Bonuses for senior executives in the Department of Veterans Affairs should end forever, not just for 2014.
Through a Freedom of Information Act request, The News-Review learned that top administrators at the Roseburg VA Medical Center reaped more than $80,000 in bonuses over the past five years. It’s possible the figures are even higher. We asked for the amount awarded in bonuses. The VA responded that it doesn’t give bonuses, but rather “performance awards,” but the federal agency provided those figures.
A former VA employee submitted a FOIA request in 2011 and knew to ask for performance awards and “special contribution” bonuses — it helps when you know the terminology used within a particular bureaucracy. That request turned up an additional $7,699 on top of a $14,000 performance award for former Roseburg VA Director Susan Yeager in fiscal year 2008. In 2010, she was given $3,500 for a special contribution while Associate Director Steve Broskey got $3,750 on top of his $4,000 performance award that year.
Broskey’s bonuses continued from 2009 to 2013, amounting to $17,900 over that time period. Nurse Executive Tracy Weistreich received bonuses of $22,400 over the past five years, exceeding any other Roseburg VA administrator.

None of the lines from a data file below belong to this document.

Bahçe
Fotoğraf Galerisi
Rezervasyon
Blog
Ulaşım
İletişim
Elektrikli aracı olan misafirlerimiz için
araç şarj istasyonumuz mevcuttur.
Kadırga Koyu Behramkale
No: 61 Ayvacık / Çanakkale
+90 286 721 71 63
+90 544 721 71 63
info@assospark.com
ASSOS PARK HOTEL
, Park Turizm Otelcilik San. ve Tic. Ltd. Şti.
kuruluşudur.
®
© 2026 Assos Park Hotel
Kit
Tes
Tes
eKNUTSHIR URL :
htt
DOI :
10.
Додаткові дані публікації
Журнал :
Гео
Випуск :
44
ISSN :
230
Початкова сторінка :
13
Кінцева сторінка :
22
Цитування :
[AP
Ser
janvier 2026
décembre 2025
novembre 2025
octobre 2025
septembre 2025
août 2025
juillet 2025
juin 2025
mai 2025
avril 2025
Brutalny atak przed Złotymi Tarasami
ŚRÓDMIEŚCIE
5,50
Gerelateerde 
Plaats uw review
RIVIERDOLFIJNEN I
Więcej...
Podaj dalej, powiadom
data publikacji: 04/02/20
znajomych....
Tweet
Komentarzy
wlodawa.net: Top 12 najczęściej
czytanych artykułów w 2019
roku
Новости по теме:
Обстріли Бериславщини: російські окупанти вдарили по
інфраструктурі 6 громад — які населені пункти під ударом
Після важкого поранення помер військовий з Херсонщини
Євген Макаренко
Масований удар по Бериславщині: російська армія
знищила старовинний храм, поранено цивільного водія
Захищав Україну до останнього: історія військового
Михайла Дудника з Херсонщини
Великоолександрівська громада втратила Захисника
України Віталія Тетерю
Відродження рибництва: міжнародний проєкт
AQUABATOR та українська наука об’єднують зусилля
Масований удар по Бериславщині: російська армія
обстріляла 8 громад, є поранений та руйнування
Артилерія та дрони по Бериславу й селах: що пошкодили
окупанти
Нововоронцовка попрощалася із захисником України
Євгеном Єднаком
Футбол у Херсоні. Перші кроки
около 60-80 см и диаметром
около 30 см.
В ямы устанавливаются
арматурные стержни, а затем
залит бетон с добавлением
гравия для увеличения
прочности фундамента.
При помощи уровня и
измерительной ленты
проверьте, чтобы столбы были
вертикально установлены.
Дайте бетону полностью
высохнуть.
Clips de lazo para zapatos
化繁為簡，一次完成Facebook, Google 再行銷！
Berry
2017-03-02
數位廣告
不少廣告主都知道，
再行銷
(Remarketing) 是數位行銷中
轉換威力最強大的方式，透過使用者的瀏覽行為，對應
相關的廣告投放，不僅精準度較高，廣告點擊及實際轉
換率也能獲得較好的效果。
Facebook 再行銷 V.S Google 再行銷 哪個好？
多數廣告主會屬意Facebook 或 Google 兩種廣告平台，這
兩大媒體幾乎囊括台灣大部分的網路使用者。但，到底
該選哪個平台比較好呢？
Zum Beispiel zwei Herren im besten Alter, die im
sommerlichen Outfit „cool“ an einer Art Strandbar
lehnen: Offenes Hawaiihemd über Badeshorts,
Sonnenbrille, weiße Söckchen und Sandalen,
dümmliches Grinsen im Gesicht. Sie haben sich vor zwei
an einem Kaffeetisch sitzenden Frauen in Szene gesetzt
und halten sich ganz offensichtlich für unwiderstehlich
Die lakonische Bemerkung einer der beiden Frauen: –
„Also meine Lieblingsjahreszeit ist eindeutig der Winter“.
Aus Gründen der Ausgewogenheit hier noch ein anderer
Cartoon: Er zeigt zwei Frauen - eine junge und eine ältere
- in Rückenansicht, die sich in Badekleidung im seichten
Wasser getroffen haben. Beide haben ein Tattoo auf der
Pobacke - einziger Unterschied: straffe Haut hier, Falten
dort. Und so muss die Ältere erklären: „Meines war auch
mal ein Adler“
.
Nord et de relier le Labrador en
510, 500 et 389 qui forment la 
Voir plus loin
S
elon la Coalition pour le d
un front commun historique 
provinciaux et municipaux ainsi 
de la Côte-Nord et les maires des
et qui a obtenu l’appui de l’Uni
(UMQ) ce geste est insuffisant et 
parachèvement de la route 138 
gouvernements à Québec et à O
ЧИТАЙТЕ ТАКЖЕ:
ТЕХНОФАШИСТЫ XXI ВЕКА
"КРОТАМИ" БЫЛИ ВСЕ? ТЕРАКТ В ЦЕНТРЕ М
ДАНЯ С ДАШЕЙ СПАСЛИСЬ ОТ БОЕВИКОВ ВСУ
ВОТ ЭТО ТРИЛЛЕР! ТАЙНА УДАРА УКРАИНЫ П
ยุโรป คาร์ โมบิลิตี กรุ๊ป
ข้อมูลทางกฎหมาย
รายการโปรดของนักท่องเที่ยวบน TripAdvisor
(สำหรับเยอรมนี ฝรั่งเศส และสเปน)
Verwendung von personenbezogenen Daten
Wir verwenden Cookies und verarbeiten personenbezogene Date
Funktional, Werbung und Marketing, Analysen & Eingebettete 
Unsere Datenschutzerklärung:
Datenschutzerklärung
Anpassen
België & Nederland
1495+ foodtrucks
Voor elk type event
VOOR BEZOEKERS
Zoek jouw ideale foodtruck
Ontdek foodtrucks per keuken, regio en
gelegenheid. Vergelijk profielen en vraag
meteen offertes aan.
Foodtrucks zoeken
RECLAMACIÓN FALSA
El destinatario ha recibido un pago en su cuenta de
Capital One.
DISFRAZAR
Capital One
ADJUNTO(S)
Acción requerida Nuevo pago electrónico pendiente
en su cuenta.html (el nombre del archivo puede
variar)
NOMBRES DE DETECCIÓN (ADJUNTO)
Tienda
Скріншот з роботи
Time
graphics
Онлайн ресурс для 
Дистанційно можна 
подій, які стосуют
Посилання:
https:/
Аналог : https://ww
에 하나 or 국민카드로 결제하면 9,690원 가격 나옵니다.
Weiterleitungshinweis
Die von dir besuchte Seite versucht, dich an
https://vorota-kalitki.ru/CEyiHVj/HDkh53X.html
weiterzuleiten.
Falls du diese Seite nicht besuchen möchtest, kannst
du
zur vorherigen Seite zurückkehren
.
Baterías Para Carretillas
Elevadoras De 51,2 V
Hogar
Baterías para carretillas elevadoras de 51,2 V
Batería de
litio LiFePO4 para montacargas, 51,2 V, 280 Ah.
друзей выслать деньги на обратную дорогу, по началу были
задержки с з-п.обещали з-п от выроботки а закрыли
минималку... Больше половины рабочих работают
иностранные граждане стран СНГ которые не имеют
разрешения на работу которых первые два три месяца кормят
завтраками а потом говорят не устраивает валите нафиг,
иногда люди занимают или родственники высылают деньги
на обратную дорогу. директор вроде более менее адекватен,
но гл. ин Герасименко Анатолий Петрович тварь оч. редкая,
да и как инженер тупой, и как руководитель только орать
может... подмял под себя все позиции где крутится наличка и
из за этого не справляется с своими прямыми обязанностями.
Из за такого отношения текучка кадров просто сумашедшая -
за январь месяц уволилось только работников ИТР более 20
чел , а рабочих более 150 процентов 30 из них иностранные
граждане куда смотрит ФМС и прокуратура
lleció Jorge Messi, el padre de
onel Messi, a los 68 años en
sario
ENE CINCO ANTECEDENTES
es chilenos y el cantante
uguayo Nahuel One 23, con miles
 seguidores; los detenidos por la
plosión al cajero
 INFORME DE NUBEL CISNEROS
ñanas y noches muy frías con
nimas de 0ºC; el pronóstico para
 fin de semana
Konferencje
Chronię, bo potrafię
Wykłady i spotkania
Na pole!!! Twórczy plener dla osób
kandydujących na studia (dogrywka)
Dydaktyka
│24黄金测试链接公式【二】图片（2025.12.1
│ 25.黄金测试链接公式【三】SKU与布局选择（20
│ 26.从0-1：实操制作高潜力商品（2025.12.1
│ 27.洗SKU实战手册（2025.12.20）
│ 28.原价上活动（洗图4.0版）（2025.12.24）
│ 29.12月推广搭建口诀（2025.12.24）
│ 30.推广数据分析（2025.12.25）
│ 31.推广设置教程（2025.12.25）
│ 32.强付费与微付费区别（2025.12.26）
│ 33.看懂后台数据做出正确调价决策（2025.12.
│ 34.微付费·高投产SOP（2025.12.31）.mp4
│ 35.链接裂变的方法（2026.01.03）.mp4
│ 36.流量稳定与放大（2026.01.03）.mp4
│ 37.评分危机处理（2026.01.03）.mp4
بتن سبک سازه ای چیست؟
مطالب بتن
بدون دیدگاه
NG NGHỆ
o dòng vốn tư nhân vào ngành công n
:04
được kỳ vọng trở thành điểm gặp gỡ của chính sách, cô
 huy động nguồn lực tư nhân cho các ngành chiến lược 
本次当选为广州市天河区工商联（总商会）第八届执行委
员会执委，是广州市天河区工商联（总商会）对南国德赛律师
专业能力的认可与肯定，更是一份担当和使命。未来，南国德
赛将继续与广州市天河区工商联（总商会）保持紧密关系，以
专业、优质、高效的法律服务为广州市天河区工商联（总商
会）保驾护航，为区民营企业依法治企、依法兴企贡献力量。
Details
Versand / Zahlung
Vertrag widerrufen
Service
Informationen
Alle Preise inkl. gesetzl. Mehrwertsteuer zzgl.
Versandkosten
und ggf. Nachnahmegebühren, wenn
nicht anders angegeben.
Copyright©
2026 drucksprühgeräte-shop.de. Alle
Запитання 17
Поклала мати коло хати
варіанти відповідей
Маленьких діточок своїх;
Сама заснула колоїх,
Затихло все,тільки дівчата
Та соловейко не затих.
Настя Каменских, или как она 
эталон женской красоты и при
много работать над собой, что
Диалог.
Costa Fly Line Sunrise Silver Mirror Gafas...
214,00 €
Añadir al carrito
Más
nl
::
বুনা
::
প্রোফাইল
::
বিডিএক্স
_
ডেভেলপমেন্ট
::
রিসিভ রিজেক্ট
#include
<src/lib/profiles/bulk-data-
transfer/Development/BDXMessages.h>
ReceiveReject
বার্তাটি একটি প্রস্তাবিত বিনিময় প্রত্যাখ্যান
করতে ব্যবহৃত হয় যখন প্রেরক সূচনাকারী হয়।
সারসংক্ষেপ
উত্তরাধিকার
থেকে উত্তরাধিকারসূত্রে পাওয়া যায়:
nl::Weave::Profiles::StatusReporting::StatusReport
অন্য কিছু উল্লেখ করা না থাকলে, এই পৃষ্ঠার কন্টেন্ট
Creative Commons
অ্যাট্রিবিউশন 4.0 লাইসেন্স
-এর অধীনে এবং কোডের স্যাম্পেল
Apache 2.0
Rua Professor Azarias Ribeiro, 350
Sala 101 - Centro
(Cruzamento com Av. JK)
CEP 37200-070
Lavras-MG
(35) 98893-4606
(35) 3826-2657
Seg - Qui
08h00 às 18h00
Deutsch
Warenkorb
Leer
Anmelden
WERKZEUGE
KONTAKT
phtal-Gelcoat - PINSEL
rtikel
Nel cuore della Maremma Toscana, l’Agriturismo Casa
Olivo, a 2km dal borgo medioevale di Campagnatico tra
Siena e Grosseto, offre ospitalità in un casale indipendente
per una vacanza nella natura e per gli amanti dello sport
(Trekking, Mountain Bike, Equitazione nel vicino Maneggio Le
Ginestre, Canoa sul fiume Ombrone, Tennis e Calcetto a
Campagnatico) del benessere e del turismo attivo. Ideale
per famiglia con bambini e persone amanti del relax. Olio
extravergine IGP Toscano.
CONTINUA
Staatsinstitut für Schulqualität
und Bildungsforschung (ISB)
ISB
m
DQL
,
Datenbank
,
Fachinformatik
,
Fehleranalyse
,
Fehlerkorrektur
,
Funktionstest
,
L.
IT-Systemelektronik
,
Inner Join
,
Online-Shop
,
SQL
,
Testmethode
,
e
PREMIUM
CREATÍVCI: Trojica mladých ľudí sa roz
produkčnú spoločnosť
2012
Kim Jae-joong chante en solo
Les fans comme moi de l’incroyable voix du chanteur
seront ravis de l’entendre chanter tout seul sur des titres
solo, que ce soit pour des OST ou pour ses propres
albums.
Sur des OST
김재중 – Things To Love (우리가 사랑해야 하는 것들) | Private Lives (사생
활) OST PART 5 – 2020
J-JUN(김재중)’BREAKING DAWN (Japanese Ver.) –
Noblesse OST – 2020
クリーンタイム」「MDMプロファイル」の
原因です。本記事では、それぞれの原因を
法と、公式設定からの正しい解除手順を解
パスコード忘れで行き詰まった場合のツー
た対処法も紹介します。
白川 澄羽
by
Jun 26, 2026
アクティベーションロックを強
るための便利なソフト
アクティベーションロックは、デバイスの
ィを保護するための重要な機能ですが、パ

Current Director Carol Bogedain has only been director for two full fiscal years and part of another, yet in that time she took in $15,597 in bonuses. The Roseburg VA did not provide — time for another FOIA request — the current salaries of the top Roseburg VA executives. The salaries should be provided since they are public servants who are paid with your tax dollars.
A Roseburg VA spokesman said the administrators earned bonuses of between 2 and 5 percent of their salaries. That equates to Bogedain pulling down anywhere from $160,000 to $400,000 annually. A salary like that makes the bonuses look like pocket change, and makes them seem that much more unwarranted.
Congressman Peter DeFazio echoed that thought when he visited with our Editorial Board last week.
“Substantial bonuses on top of a regular salary are unnecessary,” he said. “I just don’t think they need to be part of the federal system.”
DeFazio also agreed there are problems with the culture within the VA, though he said he wasn’t speaking of the physicians, nurses and line staff.
“It’s a very difficult bureaucracy that no one’s taken from the top and shaken,” he said, noting that he hopes new VA Secretary Robert McDonald will do that.
It has to be particularly insulting for the family of Sgt. Ray Velez to see the bonuses paid to administrators in a year when Velez died following a routine surgery at the Roseburg VA. The VA has yet to release the report explaining what went wrong that day. When the outcome of patient care is death, it’s hard to fathom how a nurse executive or chief of staff, for example, could earn a performance award.
The awards have also been blamed for motivating executives nationwide to falsify patient records, delaying access to care. In Roseburg, 30 percent of VA employees say they were asked to falsify information.
The practice of awarding bonuses to top administrators must end.